Simple math. Using a darkroom to develop film. Polishing; whether it’s floors, shoes or brass. Embroidery. Knitting. Cooking. Baking. Talking to people face-to-face rather than just texting. Winding a cassette tape back with a pencil. Navigation with map, compass and pacing. Sending thank-you notes. Remembering phone numbers. How to tell time (analog versus digital). Jumping the solenoid to start your car. Using a rotary phone. Blacksmithing. Shorthand. Farting the alphabet.

And plenty more. An interesting list, though I can’t say I ever tried learning that last skill. Is it too late?

READ MORE: WOLF: Drivers battling roundabouts and other motoring pet peeves

But overwhelmingly, more of the responses about what’s missing fell along these lines:

Civility. Good manners. Work ethic and reliability. Truth. Respect. Courtesy. Common sense. Critical thinking. Manners. Being polite and kind. Honesty. Respectful debate. Chivalry. Empathy. Ethics. Trustworthiness. Selflessness. Being nice to one another. Common decency for fellow beings.

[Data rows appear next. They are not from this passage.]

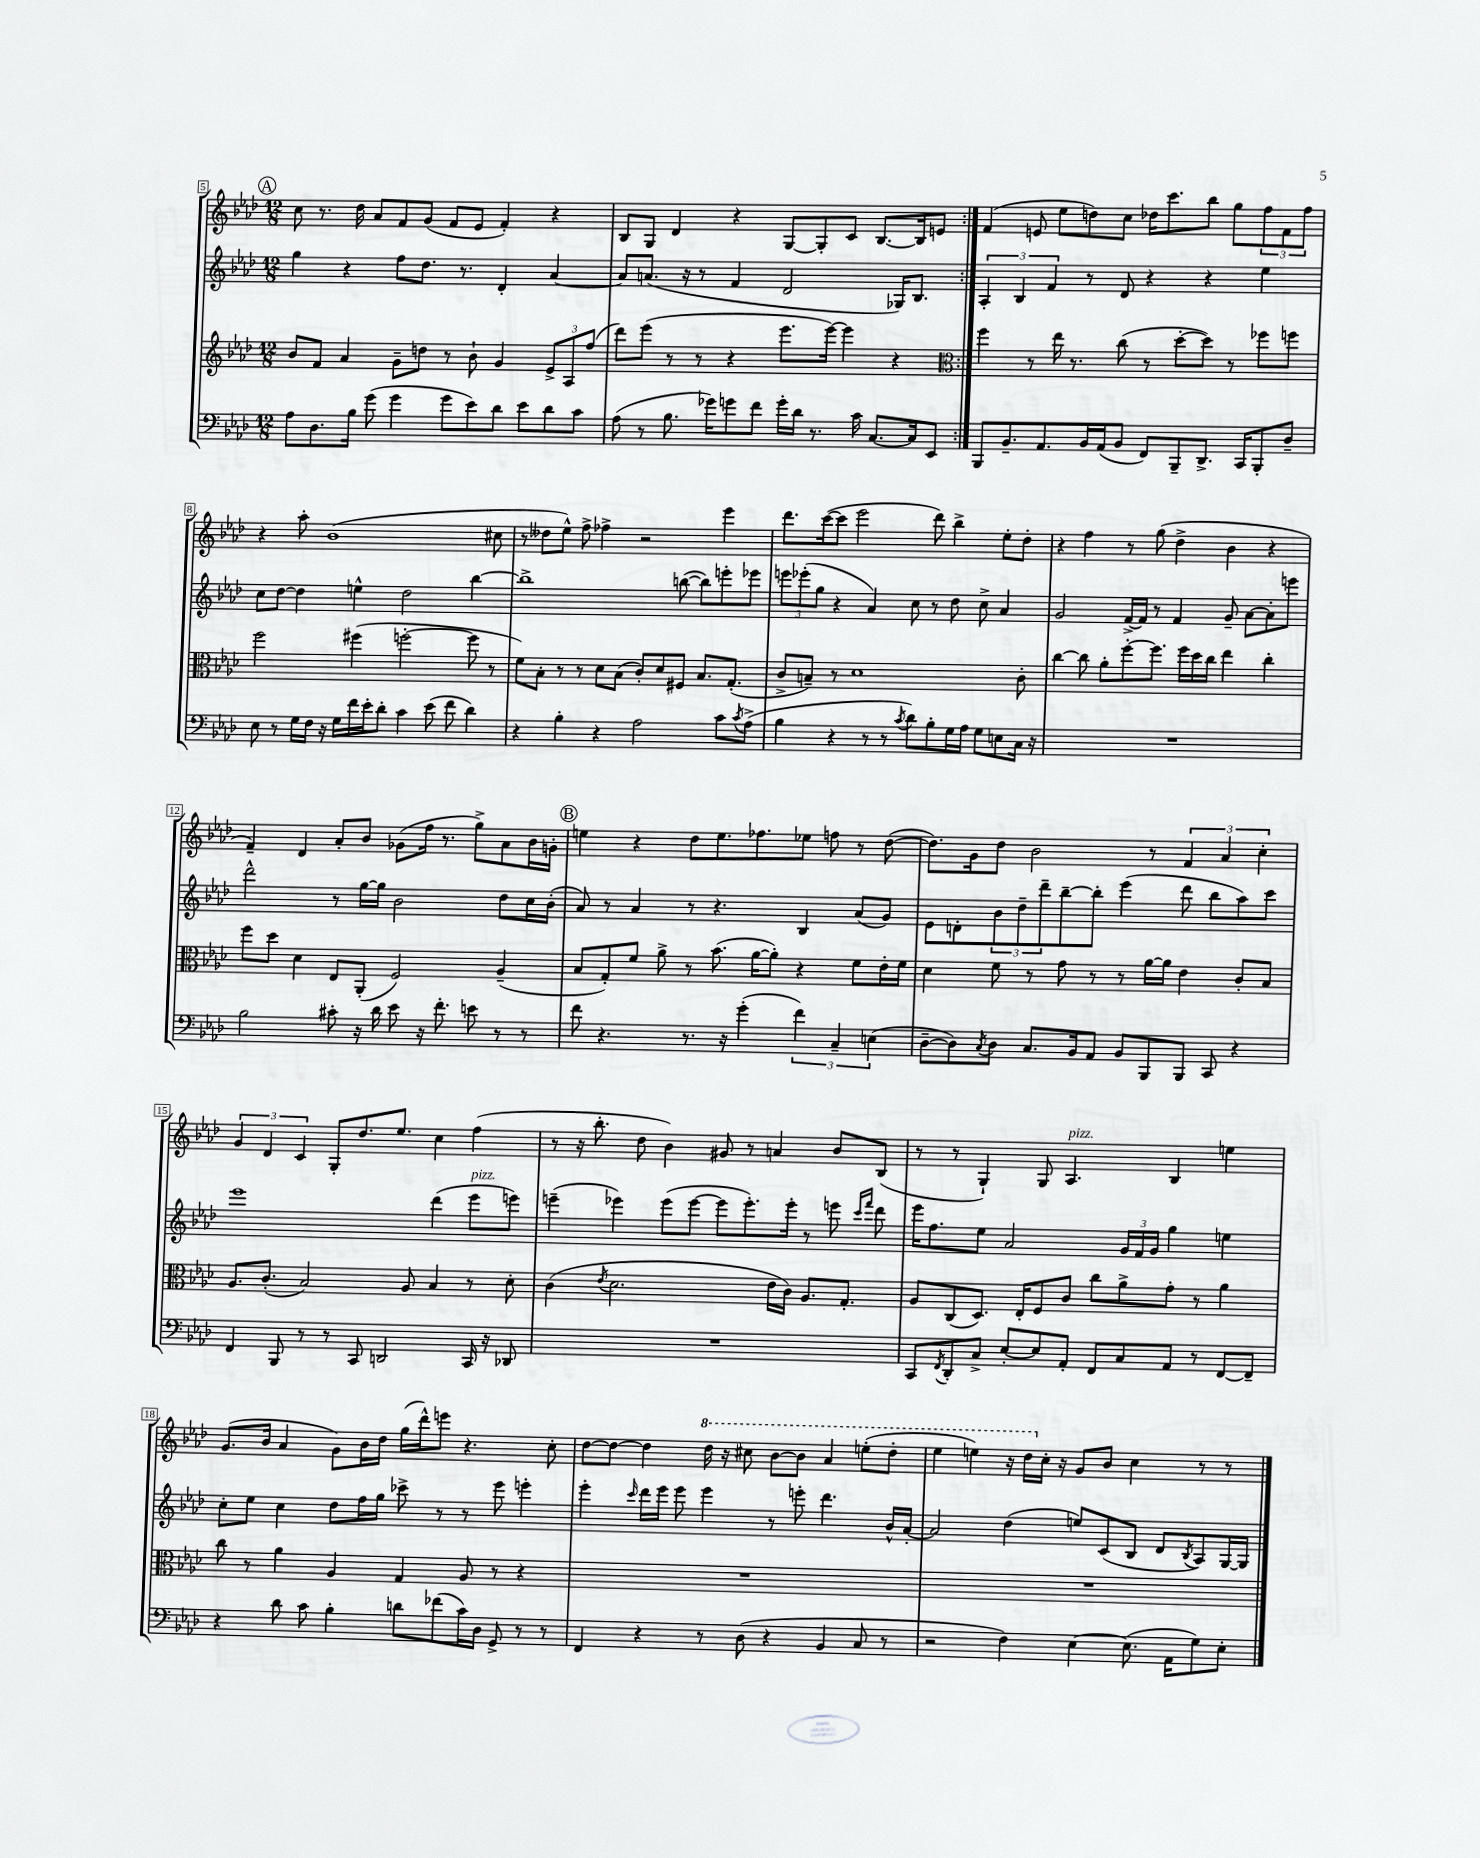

**kern	**kern	**kern	**kern
*staff4	*staff3	*staff2	*staff1
*clefF4	*clefG2	*clefG2	*clefG2
*k[b-e-a-d-]	*k[b-e-a-d-]	*k[b-e-a-d-]	*k[b-e-a-d-]
*M12/8	*M12/8	*M12/8	*M12/8
8A-	8b-	4gg	8cc
8.D-	8f	.	8.r
.	4a-	4r	.
16B-	.	.	16dd-
(8g	.	.	8a-
4g	8g~	8ff	8f
.	8dd	8.dd-	(8g
8g	8r	.	8f
.	.	8.r	.
8e-)	8b-`	.	8e-
8d-	4g	4d-'	4f')
8e-	.	.	.
8d-	12e-^	[4a-	4r
.	12A-	.	.
8c	.	.	.
.	(12ff	.	.
=	=	=	=
(8A-	8ddd-)	8a-]	8B-
8r	(8eee-	(8.a	8G
8.B-	8r	.	4d-
.	.	16r	.
.	8r	8r	.
16g-)	.	.	.
8g	4r	4f	4r
8f	.	.	.
16g'	8.eee-	2d-	[8G
16d-	.	.	.
8.r	.	.	8G']
.	[16eee-)	.	.
.	4eee-]	.	8c
16c	.	.	.
[8.C	.	.	[8.B-
.	4r	16G-)	.
16C]	.	8.B-	16B-]
8EE-	.	.	8e
=:|!	=:|!	=:|!	=:|!
*	*clefC3	*	*
8BBB-	4ff	6A-'	(4f
8.BB-~	.	.	.
.	.	6B-	.
.	8r	.	8e
8.AA-	.	.	.
.	.	6f	.
.	16ee-	.	8ee-
.	8.r	.	.
16BB-	.	8r	8dd)
(16AA-	.	.	.
8BB-	(8cc	8d-	8cc
8FF)	8r	4r	16dd-
.	.	.	8.ccc
8BBB-~	[8dd-'	.	.
8.DD-^	8dd-])	4r	8bb-
.	8r	.	8gg
16CC	.	.	.
8BBB-'	8ff-	4ee-	12ff
.	.	.	12f
8D-~	8ff	.	.
.	.	.	12ff
=	=	=	=
8E-	2ff	8cc	4r
8r	.	[8dd-	.
16G	.	4dd-]	8aa-'
16F	.	.	.
16r	.	.	(1b-
16G	.	.	.
16f	(4ff#	4ee^^	.
16e-'	.	.	.
8d-'	.	.	.
4c	[2ff'	2dd-	.
(8e-	.	.	.
8f	.	.	.
4d-)	8ff]	[4bb-	.
.	8r	.	8cc#
=	=	=	=
4r	8f)	1bb-^]	8r
.	8B-'	.	8dd--
4B-'	8r	.	8ee-^^)
.	8r	.	8ff^
4r	8d-	.	4ff-^
.	(8B-	.	.
2A-	8c')	.	2r
.	8d-	.	.
.	8F#	([8bb	.
.	8.B-	8bb])	.
8c	.	8eee'	4eee-
.	(8.G'	.	.
8qc	.	.	.
(8A-^	.	8eee-	.
=	=	=	=
4B-	8c^	12eee	8.ddd-
.	.	(12eee-'	.
.	8B~)	.	.
.	.	12gg	.
.	.	.	([16ccc
4r	8r	4r	8ccc]
.	1d-	.	2eee-
8r	.	4a-)	.
8r	.	.	.
8qc	.	.	.
8d-)	.	8cc	.
8B-'	.	8r	8ddd-)
16G	.	8dd-	4bb-^
16A-	.	.	.
8G	.	8cc^	.
8E	.	4a-	8ee-'
16C	8c'	.	8dd-'
16r	.	.	.
=	=	=	=
1.r	[4cc	2g	4r
.	8cc]	.	4ff
.	8a-'	.	.
.	[8ff'	[16f^	8r
.	.	16f]	.
.	8.ff]	8r	(8gg
.	.	4f	4dd-^
.	16ff	.	.
.	16dd-	.	.
.	16cc	.	.
.	4ee-	8g~	4b-
.	.	[8a-	.
.	4cc'	8a-']	4r
.	.	8eee	.
=	=	=	=
2B-	8ff	2ddd-^^	4f~)
.	8dd-	.	.
.	4d-	.	4d-
8c#'	8E-	8r	8a-'
16r	(8AA-'	[16gg	8b-
16d-	.	16gg]	.
8e-	2F)	2b-	(8g-
16r	.	.	16ff
8.f'	.	.	8.r
8e	.	.	8gg^)
8r	(4A-~	8dd-	8a-
8r	.	16cc	16b-
.	.	(16b-'	16g'
=	=	=	=
8f	8B-	8a-)	4ee
4.r	8G')	8r	.
.	8f	4a-	4r
.	8a-^	.	.
8.r	8r	8r	8dd-
.	(8.b-	4.r	8.ee
16r	.	.	.
(4g'	.	.	.
.	[16a-	.	8.ff-
.	8a-'])	.	.
6f)	4r	4B-	8ee-
.	.	.	8ff
6C~	.	.	.
.	8f	(8a-	8r
(6E	.	.	.
.	16e-'	8g)	([8dd-
.	16f	.	.
=	=	=	=
[8D-~	4d-	8e-	8.dd-])
8D-])	.	8d'	.
.	.	.	16g
8qC	.	.	.
8D-	8f	12b-	8dd-
.	.	12dd-~	.
8.C	8r	.	2b-
.	.	12ddd-~	.
.	8g	[8bb-~	.
16BB-	.	.	.
8AA-	8r	8bb-']	.
8BB-	8r	(4eee-	.
8BBB-	[16a-	.	8r
.	16a-]	.	.
8BBB-	4e-	8ddd-	6f
8CC	.	8bb-	.
.	.	.	6a-
4r	8c'	8aa-)	.
.	.	.	6cc'
.	8B-	8ccc	.
=	=	=	=
4FF	8.A-	1eee-	6g
.	.	.	6d-
.	(8.c'	.	.
8BBB-	.	.	.
.	.	.	6c
8r	2B-)	.	.
8r	.	.	8G'
8CC	.	.	8.dd-
2DD	.	.	.
.	.	.	8.ee-
.	8A-	.	.
.	4B-	(4ddd-	4cc
16CC	8r	8eee-	(4ff
16r	.	.	.
8DD-	8d-'	8eee)	.
=	=	=	=
1.r	(4c	(4eee~	8r
.	.	.	16r
.	.	.	8.bb-'
.	8qe-	.	.
.	2.d-	4eee-)	.
.	.	.	8dd-
.	.	(8eee-	4b-)
.	.	[8eee-	.
.	.	8eee-]	8g#
.	.	8.eee-')	8r
.	16e-	.	4a
.	16c)	16eee-'	.
.	8.A-	8r	.
.	.	8eee	8b-
.	8.G'	.	.
.	.	16qqccc	.
.	.	16qqfff	.
.	.	8ddd-	(8B-
=	=	=	=
8CC	8A-	16eee-	8r
.	.	8.ff	.
8qFF	.	.	.
8DD-'	(8C	.	8r
8C^	8.D-)	8ee-	4G`)
[8E-'	.	2a-	.
.	16E-'	.	.
8E-]	8F	.	8G
8AA-'	8c	.	4.A-
8FF	8cc	.	.
8C	8a-^	24g	.
.	.	24f	.
.	.	24g	.
8AA-	8g'	4gg	4B-
8r	8r	.	.
[8FF	4a-	4ee	4ee
8FF~]	.	.	.
=	=	=	=
4r	8cc	8cc'	(8.g
.	8r	8ee-	.
.	.	.	16b-
8d-	4a-	4cc	4a-
8c	.	.	.
4B-'	4A-	8dd-	8g)
.	.	16ff	16b-
.	.	16gg	16dd-
8d	4G	8ccc-^	(16gg
.	.	.	16ddd-^^)
(8f-	.	8r	8eee
16c)	8A-	8r	4.r
16D-	.	.	.
8GG^	8r	8eee-	.
8r	4r	4eee'	.
8r	.	.	8cc'
=	=	=	=
4FF	1.r	4eee-'	[8dd-
.	.	.	8dd-_
.	.	16qqccc	.
4r	.	16ddd-	4dd-]
.	.	16eee-	.
.	.	8eee-	.
8r	.	4eee-	16ddd-
.	.	.	16r
(8D-	.	.	8ccc#
4r	.	8r	[8bb-
.	.	8eee'	8bb-]
4BB-	.	4.ddd-	4aa-
8C	.	.	(8eee'
8r	.	16b-^^	8ddd-'
.	.	[16a-'	.
=	=	=	=
2r	1.r	2a-]	4eee-
.	.	.	4eee)
4F)	.	(4dd-	16r
.	.	.	16ddd-
.	.	.	16cc'
.	.	.	16r
[4E-	.	8ee)	8g
.	.	(8c	8b-
(8.E-]	.	8B-	4cc
.	.	8d-	.
16AA-	.	.	.
.	.	8qB-	.
8G)	.	8A-)	8r
8E-'	.	[16G	8r
.	.	16G]	.
==	==	==	==
*-	*-	*-	*-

So many posts along those lines. So many.

It definitely made me think.

I spend way too much time on the internet (I tell myself it’s because of the job) and it can be an absolute cesspool.

There is a lack of respect, a loss of civility, an absence of critical thinking.

There’s so much polarization, refusal to engage in respectful debate. Confirmation bias is king and folks won’t budge from their positions.

Politicians gleefully pander to specific groups, rather than aiming to represent an entire electorate.

Worse, those with differing views from you are often now seen as the enemy. “Owning’ others online is somehow something to be celebrated.

I have friends and acquaintances of all political stripes. Vaccinated and unvaccinated. Even Leafs fans.

We can disagree on certain points, but still be connected by the things that made us friends in the first place. At the very least, the civility remains.

Is it so wrong to have opposing views?

And other than online and the odd rambling phone call, I rarely encounter anyone who isn’t polite or respectful in public.

That said, I of course see what’s going on elsewhere in the world.

This willingness to say foul things on the internet continues more and more to seep into ‘real life’ as people become emboldened by the notion they are more supported than ever.

Previously, if you held what might be widely seen as an ‘extreme’ viewpoint, it might have been difficult to find large numbers of like-minded individuals. Now, you’re a mouse click away from finding thousands of them.

Do the loudest among us now just get more attention than they previously did? Or are we actually headed down a slippery slope?

What can be done? Does anything need to be done?

Is ‘be kind and respectful to one another’ a credo the overwhelming majority of us still live by, or an antiquated notion that will be harder and harder to reinforce moving forward?

For me, it’s still the former.

A lot to think about. Maybe we all need to take a break and have some fun with the alphabet.